Quoted passage
>>>
You place individuals into a leadership pipeline who have no business being there in the first place, because all that matters to them is driving results, achieving business revenue targets, and customer acquisition–not genuinely caring about their people and leading with empathy or emotional intelligence

You cause them to spial down a rabbit hole of confusion because all they know is how to achieve and exceed KPIs; management and leadership are entirely new worlds and they don’t know how to navigate all the ups and downs that come with it, that nobody talks about, like:

  • Navigating and controlling team tensions and conflict
  • Leading under pressure in times of change
  • Having difficult conversations
  • Recognizing and nurturing talent
  • Long-term, big-picture thinking and knowing how to get their hands dirty in ops while maintaining a high-level overview
  • Managing up
  • And so many other areas that you only learn through training, practicing the appropriate skills before promotion, and being granted the space to learn more and make mistakes once you’re promoted

I was promoted into management very early on in my career, and while very young. My first promotion was when I had just turned 21, literally less than four months into my role, because I was a consistent high-performer in my function as an individual contributor. I was also demonstrating leadership skills such as mentoring my team members, taking initiative, finding gaps and creating solutions, and training others in my department.
<<<
Extracted entries
>>>
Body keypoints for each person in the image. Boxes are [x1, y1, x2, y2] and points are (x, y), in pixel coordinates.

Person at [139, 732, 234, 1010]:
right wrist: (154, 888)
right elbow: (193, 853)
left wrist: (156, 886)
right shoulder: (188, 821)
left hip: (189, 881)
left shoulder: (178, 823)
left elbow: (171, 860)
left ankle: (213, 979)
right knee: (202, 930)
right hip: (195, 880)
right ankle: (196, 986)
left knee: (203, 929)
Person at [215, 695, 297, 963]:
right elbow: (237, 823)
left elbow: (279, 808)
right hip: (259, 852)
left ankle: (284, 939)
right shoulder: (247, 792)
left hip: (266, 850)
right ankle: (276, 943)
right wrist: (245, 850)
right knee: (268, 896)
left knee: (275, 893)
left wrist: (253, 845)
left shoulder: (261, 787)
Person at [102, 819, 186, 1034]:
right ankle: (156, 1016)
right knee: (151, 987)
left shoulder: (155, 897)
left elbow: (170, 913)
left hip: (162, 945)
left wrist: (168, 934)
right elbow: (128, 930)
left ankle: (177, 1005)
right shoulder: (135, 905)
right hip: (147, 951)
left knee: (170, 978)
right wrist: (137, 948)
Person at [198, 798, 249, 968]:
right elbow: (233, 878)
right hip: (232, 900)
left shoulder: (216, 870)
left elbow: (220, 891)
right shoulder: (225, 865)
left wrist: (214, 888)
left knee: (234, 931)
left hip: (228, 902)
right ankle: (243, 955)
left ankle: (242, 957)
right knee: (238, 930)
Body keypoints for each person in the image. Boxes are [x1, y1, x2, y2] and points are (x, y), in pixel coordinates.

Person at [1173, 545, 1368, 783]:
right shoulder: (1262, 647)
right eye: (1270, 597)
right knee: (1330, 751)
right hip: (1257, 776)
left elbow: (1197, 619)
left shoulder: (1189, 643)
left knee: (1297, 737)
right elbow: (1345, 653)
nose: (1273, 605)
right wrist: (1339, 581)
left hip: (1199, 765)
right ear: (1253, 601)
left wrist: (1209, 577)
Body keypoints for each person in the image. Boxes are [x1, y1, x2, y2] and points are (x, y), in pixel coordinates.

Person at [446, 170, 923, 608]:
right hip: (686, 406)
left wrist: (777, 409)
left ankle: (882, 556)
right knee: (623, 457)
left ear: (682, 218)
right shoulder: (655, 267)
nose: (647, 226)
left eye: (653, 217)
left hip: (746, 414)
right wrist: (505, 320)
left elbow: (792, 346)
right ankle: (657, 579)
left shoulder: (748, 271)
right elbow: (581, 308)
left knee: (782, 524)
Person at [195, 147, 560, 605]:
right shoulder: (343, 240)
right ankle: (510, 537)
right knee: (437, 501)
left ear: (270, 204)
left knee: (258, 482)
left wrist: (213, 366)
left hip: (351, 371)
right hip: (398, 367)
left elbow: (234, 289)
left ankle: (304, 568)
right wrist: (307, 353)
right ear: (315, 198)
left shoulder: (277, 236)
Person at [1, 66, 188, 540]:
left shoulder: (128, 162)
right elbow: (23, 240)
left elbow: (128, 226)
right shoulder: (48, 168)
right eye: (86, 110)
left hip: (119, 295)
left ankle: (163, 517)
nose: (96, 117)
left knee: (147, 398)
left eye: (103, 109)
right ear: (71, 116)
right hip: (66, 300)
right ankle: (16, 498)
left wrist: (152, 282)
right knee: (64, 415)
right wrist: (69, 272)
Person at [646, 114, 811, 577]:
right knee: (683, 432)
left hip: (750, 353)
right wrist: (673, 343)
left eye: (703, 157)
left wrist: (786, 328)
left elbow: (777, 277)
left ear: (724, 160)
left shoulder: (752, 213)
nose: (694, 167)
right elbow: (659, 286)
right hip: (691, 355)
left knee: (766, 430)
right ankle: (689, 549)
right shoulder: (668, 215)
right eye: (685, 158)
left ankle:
<<<
Activity list
**a.** In the passage on promoting high performers into leadership, how long had the writer been in the role when first promoted?
**b.** Extend the passage on promoting high performers into leadership, picking up after its last sentence.

Answer section
**a.** Less than four months.

**b.**
I was fortunate to have a leadership team and a manager who believed in my potential. My manager, in particular, was not just a regular team manager, but a certified coach, so he took great pains to nurture and mentor me through my role, to ensure I had the best chances of succeeding. I was then promoted to a more senior-level management role internally just five months later. All this was possible because my company didn’t just promote me on based on performance, but they promoted based on the leadership skills I was already demonstrating. Plus, my boss gave me hands-on leadership coaching.

On the flip side, when, some time later, I worked in another company at a higher level, my management team were very impatient with me and I made gross mistakes that I later realized could’ve easily been prevented if I had been nurtured into my role and received the same level of hands-on training and mentorship.

I eventually left that role because it turned into an extremely toxic environment from both my direct reports and senior management.

My point?

Don’t just promote or thrust leadership responsibilities onto a high-performing employee, because outpacing revenue targets doesn’t directly translate to a strong employer brand or positive work culture. It can be tempting, especially if your leadership pipeline isn’t strong, but in the long run, it will hurt your organization.

Instead, here’s what to focus on and do next:

What You Should Do Instead

When evaluating if an employee has leadership potential, strongly consider emotional intelligence (EQ) as a criteria.

  • Do they listen well?
  • How well do they handle conflict?
  • Do they coach and mentor their team members?
  • Do they have a systems thinking approach?
  • Do they find joy in seeing others win and succeed, even if they’re not in the spotlight all the time?
  • Are they resilient under pressure?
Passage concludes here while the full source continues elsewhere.